Baptisés en Christ (?)

P. Yves-Marie Blanchard

1. Dans la plupart des cultures, l’eau représente la limite extrême (la fin des terres) et peut donc symboliser la frontière entre le divin et l’humain, le sacré et le profane. Les rites d’eau constituent autant de rites de passage permettant, dans l’un et l’autre sens, la communication entre la condition humaine contingente et l’ineffable transcendance divine. A cela s’ajoute la valeur de purification, pour peu que l’homme soit conscient de sa finitude incompatible avec la réalité divine, voire de son péché en rupture de l’Alliance avec Dieu (perspective biblique).

2. Le judaïsme du temps de Jésus participe de la tradition religieuse universelle. Les rites d’eau y sont légion, dans une perspective avant tout rituelle : il s’agit moins de se purifier des péchés que de marquer la barrière symbolique entre le peuple de Dieu et la foule des païens, voire au sein même d’Israël la séparation entre les purs, fidèles aux obligations formelles de la loi, et le peuple des « pécheurs », mêlés aux païens et incapables d’assumer l’identité juive, par distinction du monde environnant. Dans certains groupes élitistes (Qumran), la frontière du pur et de l’impur traverse la communauté des fidèles et implique la multiplication des rites d’eau.
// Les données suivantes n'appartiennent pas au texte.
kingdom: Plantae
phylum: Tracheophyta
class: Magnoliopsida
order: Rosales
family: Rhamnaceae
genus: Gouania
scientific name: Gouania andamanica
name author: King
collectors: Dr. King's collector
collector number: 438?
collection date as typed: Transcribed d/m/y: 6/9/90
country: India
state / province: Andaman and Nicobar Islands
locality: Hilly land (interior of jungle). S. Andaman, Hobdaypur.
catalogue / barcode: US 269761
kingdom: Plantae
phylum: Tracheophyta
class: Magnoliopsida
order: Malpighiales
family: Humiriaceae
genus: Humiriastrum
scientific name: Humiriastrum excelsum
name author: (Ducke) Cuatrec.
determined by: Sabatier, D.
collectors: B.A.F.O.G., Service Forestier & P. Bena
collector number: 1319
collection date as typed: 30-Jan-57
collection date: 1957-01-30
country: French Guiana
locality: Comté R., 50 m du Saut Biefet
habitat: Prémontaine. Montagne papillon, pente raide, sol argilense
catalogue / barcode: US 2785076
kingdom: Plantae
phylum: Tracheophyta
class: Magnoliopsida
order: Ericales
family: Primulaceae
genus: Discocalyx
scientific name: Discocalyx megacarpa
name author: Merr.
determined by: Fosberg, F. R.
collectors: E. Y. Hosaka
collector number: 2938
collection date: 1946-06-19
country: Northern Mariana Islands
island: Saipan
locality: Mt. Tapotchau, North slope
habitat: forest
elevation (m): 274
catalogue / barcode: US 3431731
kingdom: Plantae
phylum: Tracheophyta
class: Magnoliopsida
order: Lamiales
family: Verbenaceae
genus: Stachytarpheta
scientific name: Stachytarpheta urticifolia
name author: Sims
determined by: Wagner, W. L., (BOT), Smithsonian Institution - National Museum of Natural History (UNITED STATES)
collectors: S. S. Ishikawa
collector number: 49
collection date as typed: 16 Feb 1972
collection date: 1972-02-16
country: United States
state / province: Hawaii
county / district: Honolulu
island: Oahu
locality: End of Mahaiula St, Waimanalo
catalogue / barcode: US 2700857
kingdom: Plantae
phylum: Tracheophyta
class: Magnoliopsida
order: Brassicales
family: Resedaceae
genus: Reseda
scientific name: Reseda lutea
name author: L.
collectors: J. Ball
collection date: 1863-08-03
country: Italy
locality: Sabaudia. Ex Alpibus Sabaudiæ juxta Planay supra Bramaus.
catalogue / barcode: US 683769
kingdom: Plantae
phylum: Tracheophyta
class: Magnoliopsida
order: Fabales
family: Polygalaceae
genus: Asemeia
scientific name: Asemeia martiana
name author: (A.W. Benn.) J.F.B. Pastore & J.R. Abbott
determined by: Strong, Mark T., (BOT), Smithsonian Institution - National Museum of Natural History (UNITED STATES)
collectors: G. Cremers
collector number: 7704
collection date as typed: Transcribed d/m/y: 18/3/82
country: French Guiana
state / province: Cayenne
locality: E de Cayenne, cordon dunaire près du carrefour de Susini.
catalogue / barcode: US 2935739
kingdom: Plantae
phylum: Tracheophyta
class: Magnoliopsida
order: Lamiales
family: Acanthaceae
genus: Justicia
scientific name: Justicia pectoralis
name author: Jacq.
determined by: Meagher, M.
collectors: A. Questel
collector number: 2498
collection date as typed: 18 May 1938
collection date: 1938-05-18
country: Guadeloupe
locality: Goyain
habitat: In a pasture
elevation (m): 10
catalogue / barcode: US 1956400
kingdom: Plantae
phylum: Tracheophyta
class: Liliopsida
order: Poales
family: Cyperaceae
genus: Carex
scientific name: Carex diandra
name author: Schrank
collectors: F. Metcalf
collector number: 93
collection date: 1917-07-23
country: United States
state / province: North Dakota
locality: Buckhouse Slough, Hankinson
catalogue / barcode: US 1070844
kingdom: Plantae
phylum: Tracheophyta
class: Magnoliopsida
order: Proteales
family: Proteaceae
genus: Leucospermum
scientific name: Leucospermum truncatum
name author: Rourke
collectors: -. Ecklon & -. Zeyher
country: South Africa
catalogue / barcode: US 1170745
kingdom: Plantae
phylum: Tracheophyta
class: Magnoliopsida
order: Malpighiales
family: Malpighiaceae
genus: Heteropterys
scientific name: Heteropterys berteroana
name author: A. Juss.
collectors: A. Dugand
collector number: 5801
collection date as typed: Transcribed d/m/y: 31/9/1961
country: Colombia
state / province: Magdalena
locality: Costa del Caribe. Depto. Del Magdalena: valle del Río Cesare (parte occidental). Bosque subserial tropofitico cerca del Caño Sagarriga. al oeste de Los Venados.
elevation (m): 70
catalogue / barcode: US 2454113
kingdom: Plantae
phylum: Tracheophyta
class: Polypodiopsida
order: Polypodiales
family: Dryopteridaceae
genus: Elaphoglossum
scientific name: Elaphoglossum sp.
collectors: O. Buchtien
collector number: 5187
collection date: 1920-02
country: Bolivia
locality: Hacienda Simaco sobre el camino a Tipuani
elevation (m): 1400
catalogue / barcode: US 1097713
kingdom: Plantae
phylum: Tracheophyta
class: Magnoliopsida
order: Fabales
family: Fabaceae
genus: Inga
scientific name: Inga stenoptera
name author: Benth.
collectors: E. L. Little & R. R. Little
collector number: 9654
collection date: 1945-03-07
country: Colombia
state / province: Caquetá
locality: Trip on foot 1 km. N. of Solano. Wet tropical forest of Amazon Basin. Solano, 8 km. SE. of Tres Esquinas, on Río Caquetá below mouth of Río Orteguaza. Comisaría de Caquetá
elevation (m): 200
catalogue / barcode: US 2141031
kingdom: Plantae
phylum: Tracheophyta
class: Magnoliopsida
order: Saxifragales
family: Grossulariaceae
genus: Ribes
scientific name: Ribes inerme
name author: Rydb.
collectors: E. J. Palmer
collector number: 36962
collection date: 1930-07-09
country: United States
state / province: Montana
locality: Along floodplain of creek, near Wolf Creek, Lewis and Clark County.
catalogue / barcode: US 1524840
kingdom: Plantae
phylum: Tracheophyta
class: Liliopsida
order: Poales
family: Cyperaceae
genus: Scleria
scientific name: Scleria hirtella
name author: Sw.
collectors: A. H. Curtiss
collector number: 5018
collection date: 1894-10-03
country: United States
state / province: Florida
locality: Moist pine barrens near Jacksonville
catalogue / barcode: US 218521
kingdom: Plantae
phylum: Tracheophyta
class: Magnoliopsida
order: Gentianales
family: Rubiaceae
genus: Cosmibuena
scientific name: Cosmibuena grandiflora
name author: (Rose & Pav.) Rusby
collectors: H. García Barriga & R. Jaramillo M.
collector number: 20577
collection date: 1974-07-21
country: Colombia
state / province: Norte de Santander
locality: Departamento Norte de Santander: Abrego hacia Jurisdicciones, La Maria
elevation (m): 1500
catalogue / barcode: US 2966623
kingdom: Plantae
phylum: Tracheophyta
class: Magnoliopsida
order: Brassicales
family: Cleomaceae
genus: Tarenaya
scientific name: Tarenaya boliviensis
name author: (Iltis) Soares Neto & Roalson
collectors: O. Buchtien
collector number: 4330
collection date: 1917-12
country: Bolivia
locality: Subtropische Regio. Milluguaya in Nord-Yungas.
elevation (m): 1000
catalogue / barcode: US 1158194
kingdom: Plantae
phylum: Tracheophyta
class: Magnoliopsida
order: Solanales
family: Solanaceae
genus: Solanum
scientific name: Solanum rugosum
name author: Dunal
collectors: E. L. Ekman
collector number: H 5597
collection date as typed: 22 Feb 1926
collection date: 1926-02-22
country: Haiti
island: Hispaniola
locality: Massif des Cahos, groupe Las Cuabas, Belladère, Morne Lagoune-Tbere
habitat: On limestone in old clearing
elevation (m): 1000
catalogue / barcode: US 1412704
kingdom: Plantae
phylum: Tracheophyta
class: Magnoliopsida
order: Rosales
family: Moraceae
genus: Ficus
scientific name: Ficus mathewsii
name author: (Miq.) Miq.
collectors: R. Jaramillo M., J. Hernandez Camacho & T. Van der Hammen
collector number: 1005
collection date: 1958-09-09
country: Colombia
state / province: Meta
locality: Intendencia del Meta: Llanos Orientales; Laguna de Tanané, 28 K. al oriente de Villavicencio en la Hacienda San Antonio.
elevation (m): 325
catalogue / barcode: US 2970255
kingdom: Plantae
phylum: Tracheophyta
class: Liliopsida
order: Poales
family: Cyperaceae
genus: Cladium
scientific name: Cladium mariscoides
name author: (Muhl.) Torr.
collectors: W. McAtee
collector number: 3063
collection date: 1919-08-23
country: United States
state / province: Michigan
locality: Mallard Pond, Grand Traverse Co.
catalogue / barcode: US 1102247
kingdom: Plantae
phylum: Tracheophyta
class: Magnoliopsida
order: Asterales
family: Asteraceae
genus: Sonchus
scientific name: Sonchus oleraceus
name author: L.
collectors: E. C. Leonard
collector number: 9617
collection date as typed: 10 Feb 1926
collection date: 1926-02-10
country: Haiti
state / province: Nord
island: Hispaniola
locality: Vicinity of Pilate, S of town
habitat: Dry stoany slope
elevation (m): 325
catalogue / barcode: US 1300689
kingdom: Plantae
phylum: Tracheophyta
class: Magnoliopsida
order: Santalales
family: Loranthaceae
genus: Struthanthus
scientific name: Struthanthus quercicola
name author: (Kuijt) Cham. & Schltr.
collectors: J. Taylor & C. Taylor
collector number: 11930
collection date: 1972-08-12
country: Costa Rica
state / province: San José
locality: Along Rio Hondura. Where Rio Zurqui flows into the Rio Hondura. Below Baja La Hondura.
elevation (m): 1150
3. En contraste avec le système de pureté religieuse, les mouvements baptistes, situés aux marges du judaïsme palestinien, pratiquent le baptême (litt. plongeon), comme signe d’une conversion personnelle, par l’adhésion à un groupe charismatique, sous l’autorité d’un prophète, plus ou moins en rupture avec la société juive du temps. Il s’agit d’un passage unique à un monde nouveau, dans l’attente du Jour de Dieu et du jugement imminent. Associé à la traversée de l’eau, le retour au désert développe la symbolique du nouvel exode : naissance d’un nouveau peuple de Dieu, libéré par le passage de l’eau et éduqué par le séjour au désert.

4. D’un point de vue historique, il paraît assuré que Jésus a commencé sa carrière dans le milieu baptiste transjordanien. D’abord disciple de Jean le Baptiste, il aurait lui-même exercé quelque temps le ministère d’un prophète baptiste, avant d’adopter un mode de vie plus social, proche de celui des rabbis pharisiens. Désormais le Royaume de Dieu est annoncé au cœur du monde, au plus près des réalités quotidiennes. Mais Jésus reste fidèle à l’intuition baptiste : la sainteté n’est pas au prix d’une observation scrupuleuse de la loi, elle ne procède pas d’une séparation, mais s’adresse aux « pécheurs », pour peu que, s’en remettant à la Parole de Dieu, ils accueillent le salut comme un don et un pardon.

5. Jésus n’a donc pas « inventé » le baptême chrétien… Mais, très tôt après Pâques, les communautés se sont approprié la pratique baptismale, au point d’en faire le signe par excellence de l’identité chrétienne, y compris dans sa dimension missionnaire (Mt 28,19). Il revient à Paul le mérite d’avoir repensé le baptême à la lumière de Pâques : « plongeon » dans la mort du Christ (image remontant à Jésus lui-même), le baptême signifie du même coup la naissance à la vie de Dieu, la traversée de la mort, l’entrée dans la résurrection, l’accès à la condition de fils ou fille de Dieu, ressuscité avec le Christ (Ga 3,26-28 ; Rm 6,3-5). Dès lors, il a aussi valeur d’adhésion à la foi trinitaire : « Baptisez-les au nom du Père, du Fils et du Saint-Esprit » (Mt 28,19).

6. La généralisation précoce du baptême chrétien (clairement distingué des groupes baptistes, toujours actifs à la fin du Ier siècle) a quelque chose de surprenant. Sans doute s’explique-t-elle en rapport avec l’universalisme chrétien, incompatible avec la pratique juive de la circoncision. Peut-être bénéficie-t-elle aussi de pratiques juives, relatives à l’adhésion de non juifs (prosélytes), particulièrement des femmes. En tout cas, l’essentiel tient à sa réinterprétation pascale, inaugurée par Paul et constamment reprise dans la tradition chrétienne.